AKITA – The Sendai High Court’s Akita branch ruled Wednesday that the vote-value disparity in a local constituency in the December general election was unconstitutional but let the results stand.
The ruling, centering on the poll results for the Akita No. 1 constituency, was the last in 16 cases brought by two groups of lawyers over disparities in the weight of votes of up to 2.43 to 1 in the Dec. 16 Lower House election, which returned the Liberal Democratic Party to power after three-plus years and led to LDP leader Shinzo Abe being installed as prime minister.
The Akita branch rejected the plaintiffs’ demand to nullify the election results for the No. 1 constituency. Two other high courts have ruled in recent days, however, that the results be nullified in the constituencies contested in their respective suits.
In the 15 other rulings that had been handed down as of Tuesday, the courts found that the vote weight disparities were either unconstitutional or “in a state of unconstitutionality.”
The Hiroshima High Court on Monday and its Okayama branch on Tuesday, however, invalidated the Lower House election results for constituencies in both prefectures.
The Supreme Court may give a unified judgment this year.

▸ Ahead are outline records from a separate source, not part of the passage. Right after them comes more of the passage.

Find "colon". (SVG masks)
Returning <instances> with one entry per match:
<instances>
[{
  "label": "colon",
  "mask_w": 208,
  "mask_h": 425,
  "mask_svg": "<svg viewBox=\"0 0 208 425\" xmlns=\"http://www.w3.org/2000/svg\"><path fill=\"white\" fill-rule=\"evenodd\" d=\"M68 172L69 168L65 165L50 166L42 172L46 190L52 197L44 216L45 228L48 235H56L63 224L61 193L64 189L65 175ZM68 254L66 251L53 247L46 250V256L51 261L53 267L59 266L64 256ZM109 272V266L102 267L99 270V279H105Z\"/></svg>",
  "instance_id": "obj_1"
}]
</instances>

Tokuji Izumi, a former Supreme Court justice, said the top court is likely to side with the majority of the high courts in calling the general election’s outcome unconstitutional, but not void.
“With the judges in many high courts ruling (the election was) unconstitutional, reversing that would make it appear that the Supreme Court lacks common sense,” Izumi said.
Following the December general election, the two groups of lawyers filed 16 lawsuits with 14 high courts or their branches, arguing that the poll should be invalidated.
In March 2011, the Supreme Court ruled that a disparity in the weight of votes of up to 2.3 times in the 2009 general election, which brought the Democratic Party of Japan to power, was “in a state of unconstitutionality.”
The Diet enacted a law last November, while the DPJ was still in power, to reduce the vote weight disparities by cutting the number of Lower House single-seat constituencies to 295 from 300, but the December poll was held with the same zoning of electoral districts as in the 2009 contest.